> _TEXT SECTION_
• • • • • • •

We have a somewhat new tradition in our family. It’s called Dad Day. This is the day we gather with Mom and celebrate Dad. It’s been three years since he passed and while the missing is still strong, the grief has lessened. I still watch for signs, messages from Dad. Sometimes I am rewarded with a good one. These signs feel to me like a wink and a nod of magic.
As a professional photographer I sometimes speak to photography groups. There is a group in Chico, where my cousins live and it worked out for me to go up there to speak. I had my choice of speaking in March, April or May and I decided on April. As it happened, the speaking date would be the day before Dad Day. My sister, Nancy had an easy time finding backup for her kids so it turned out that we could go together to Chico, then loop around to Mom’s on the way home.
I emailed our cousins to let them know that after two years we would finally be coming to town and would love to get together for breakfast on Friday. The truth of this cousin thing is that we are all really cousins and second cousins, but to make things easier we just call everyone cousin. Towards the end of dad’s life he made it clear that his cousin Jack was like a brother to him. From then on he called him Brother. They had grown up together, their common bond laughter. Their unspoken connection was like the secret language of twins. They shared a tall frame, stoic exteriors and hearts of gold. Dad called him Brother. We call him Uncle.

• • • • • • •

> _DATA TO EXAMINE_
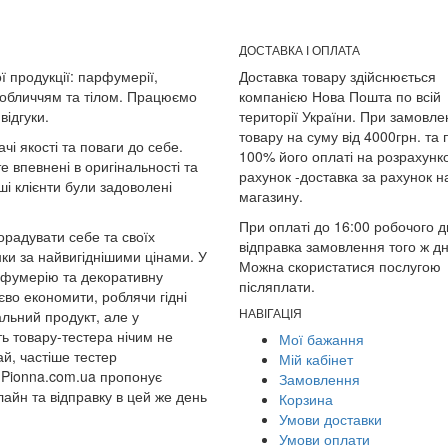
ДОСТАВКА І ОПЛАТА
ї продукції: парфумерії,
Доставка товару здійснюється
 обличчям та тілом. Працюємо
компанією Нова Пошта по всій
відгуки.
території України. При замовле
товару на суму від 4000грн. та 
чі якості та поваги до себе.
100% його оплаті на розрахунк
е впевнені в оригінальності та
рахунок -доставка за рахунок 
і клієнти були задоволені
магазину.
При оплаті до 16:00 робочого д
радувати себе та своїх
відправка замовлення того ж дн
и за найвигіднішими цінами. У
Можна скористатися послугою
арфумерію та декоративну
післяплати.
во економити, роблячи гідні
НАВІГАЦІЯ
альний продукт, але у
ть товару-тестера нічим не
Мої бажання
ай, частіше тестер
Мій кабінет
 Pionna.com.ua пропонує
Замовлення
айн та відправку в цей же день
Корзина
Умови доставки
Умови оплати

• • • • • • •

> _THINGS TO DO_
A. In the Dad Day post, which month did the writer choose for speaking to the photography group in Chico?
B. Echo the Dad Day post word for word, starting at "I emailed our" and ending at "call him Uncle.".
C. Proceed with the Dad Day post from its last sentence onward.

> _RESPONSES_
A. April

B.
I emailed our cousins to let them know that after two years we would finally be coming to town and would love to get together for breakfast on Friday. The truth of this cousin thing is that we are all really cousins and second cousins, but to make things easier we just call everyone cousin. Towards the end of dad’s life he made it clear that his cousin Jack was like a brother to him. From then on he called him Brother. They had grown up together, their common bond laughter. Their unspoken connection was like the secret language of twins. They shared a tall frame, stoic exteriors and hearts of gold. Dad called him Brother. We call him Uncle.

C.
The response to our email was that a breakfast date would be great and that Uncle Jack is in the hospital. Jack, who was our rock, just as Dad had been our rock. When Dad was sick, Jack told me to be brave and showed me how. He was proud of us and we loved and looked up to him. Now Jack was in the hospital and we were to visit him on Friday, Dad Day.
Affairs of the heart have that private intensity about them, and then you are thrust back into the bustle of life and asked to participate as you always have. I met with the Chico photographers and talked about how Giving Back is Good for Business. At the end of my presentation I talked about giving back to oneself – The importance of self and family being paramount to living a full life. This is the lesson my dad taught me through his passing.
Instead of sneaking in the lessons that are now my passion, I actually built my talk around them: “How do you balance taking care of the rest of the world and who takes care of us? If we don’t, who will?” By the end of my talk I had bared my soul and made new friends in photography. I found we are more alike than different, that we all care about our families and we really want to make a difference.
On Friday, Nancy and I awoke to a bright, warm day, a day of catching up on all of the news of Jack and my cousins. And the realization that strength and giving can mask the needing – that sometimes the needing is harder to do than the giving. Nancy and I went to see our Jack, not knowing what was or was to be. All we knew is we were here, ambassadors for Dad.
Dad would have loved that we were here for Jack on Dad Day. Loving Jack and hearing his story of masculinity and finally the giving up. Giving him our love and touch. Hoping he knew how much he meant to us, realizing that we too, were takers of his strength. Our conversation was light and funny with ‘real’ in between the lines. I looked into his big owl eyes hoping for the best, but uncertain of life’s fairness.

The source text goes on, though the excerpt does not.